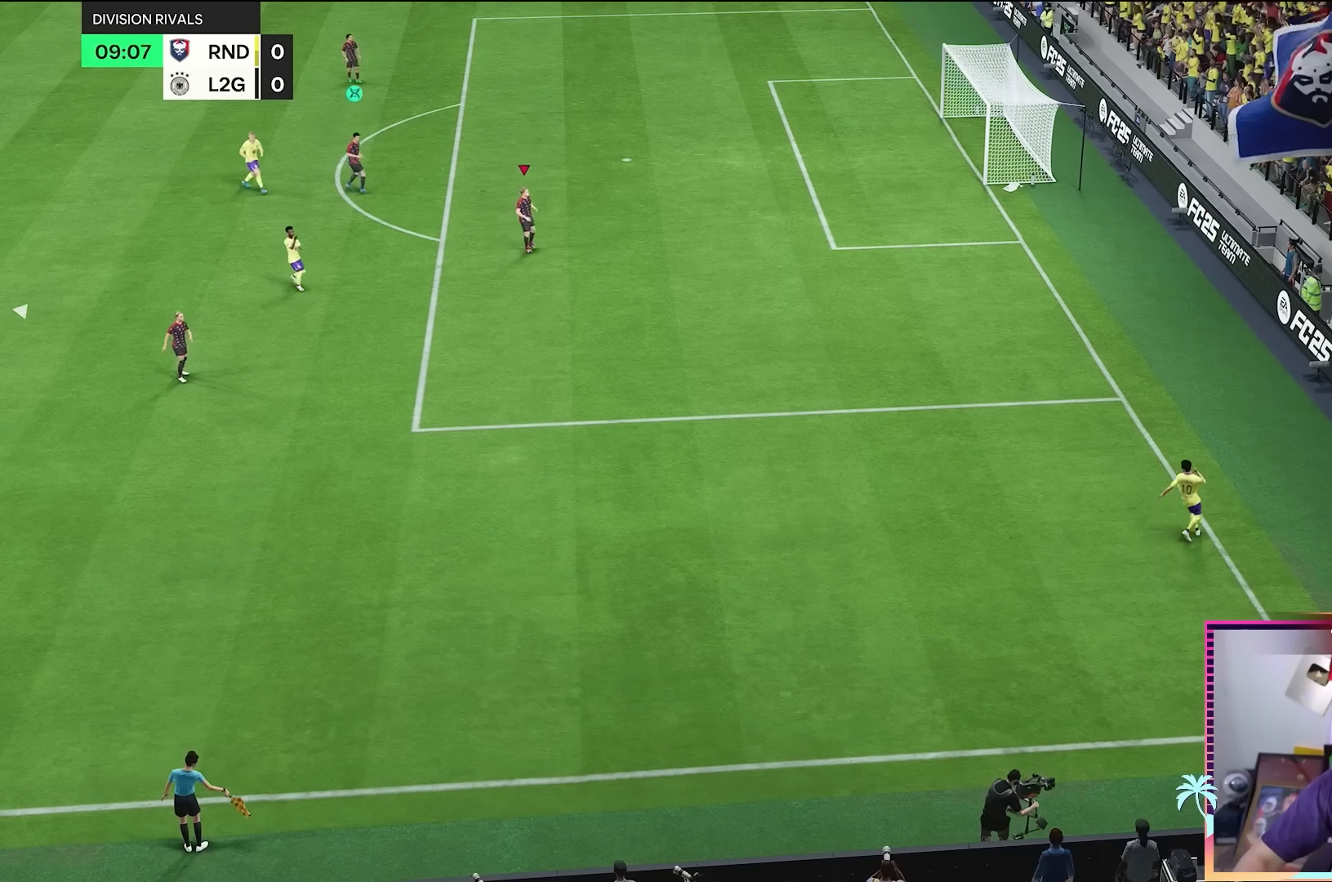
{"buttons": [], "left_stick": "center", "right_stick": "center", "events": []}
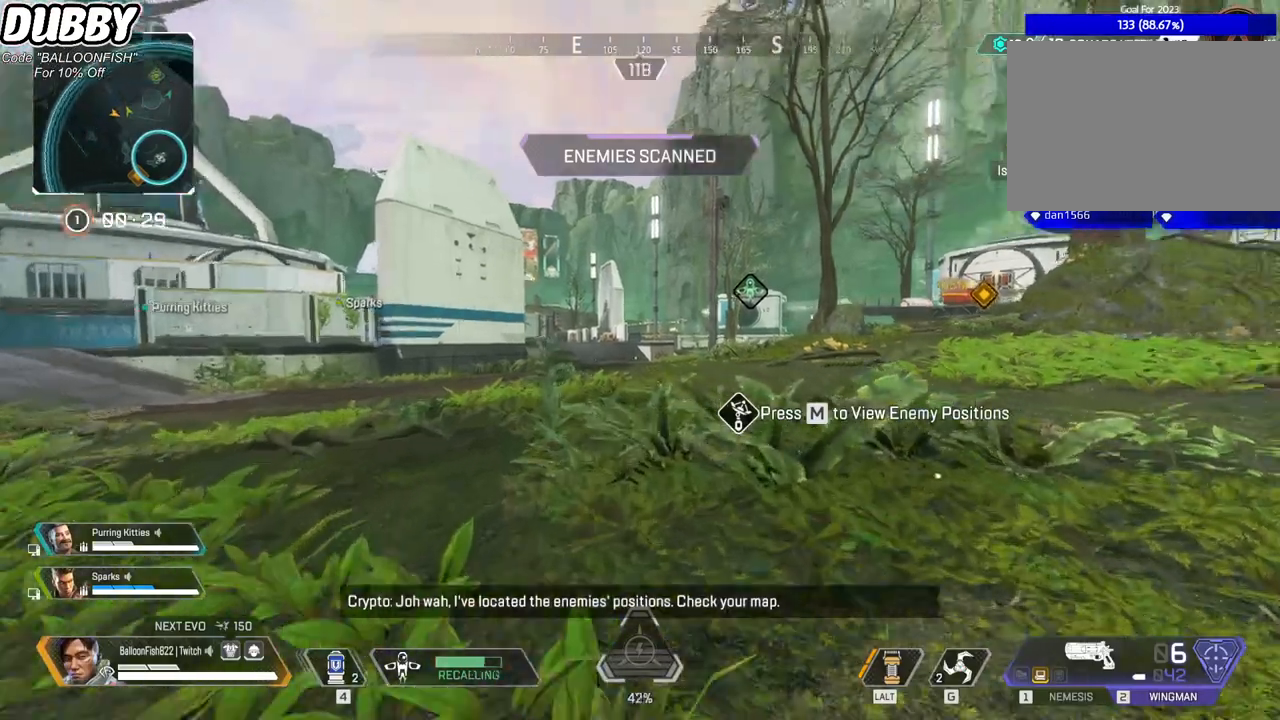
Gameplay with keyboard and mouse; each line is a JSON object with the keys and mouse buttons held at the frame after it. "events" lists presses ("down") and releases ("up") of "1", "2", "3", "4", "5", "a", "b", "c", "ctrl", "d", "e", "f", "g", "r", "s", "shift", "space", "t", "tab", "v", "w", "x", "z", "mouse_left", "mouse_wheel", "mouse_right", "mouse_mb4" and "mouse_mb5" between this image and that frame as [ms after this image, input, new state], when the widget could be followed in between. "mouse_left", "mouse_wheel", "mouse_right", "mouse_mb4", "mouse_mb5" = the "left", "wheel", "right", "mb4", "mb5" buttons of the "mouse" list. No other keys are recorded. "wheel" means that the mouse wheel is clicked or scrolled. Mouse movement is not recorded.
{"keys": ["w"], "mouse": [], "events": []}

_The problem_. Filter the data above down to lines with the word "keys", and copy them.

_Output of the task_.
Gameplay with keyboard and mouse; each line is a JSON object with the keys and mouse buttons held at the frame after it. "events" lists presses ("down") and releases ("up") of "1", "2", "3", "4", "5", "a", "b", "c", "ctrl", "d", "e", "f", "g", "r", "s", "shift", "space", "t", "tab", "v", "w", "x", "z", "mouse_left", "mouse_wheel", "mouse_right", "mouse_mb4" and "mouse_mb5" between this image and that frame as [ms after this image, input, new state], when the widget could be followed in between. "mouse_left", "mouse_wheel", "mouse_right", "mouse_mb4", "mouse_mb5" = the "left", "wheel", "right", "mb4", "mb5" buttons of the "mouse" list. No other keys are recorded. "wheel" means that the mouse wheel is clicked or scrolled. Mouse movement is not recorded.
{"keys": ["w"], "mouse": [], "events": []}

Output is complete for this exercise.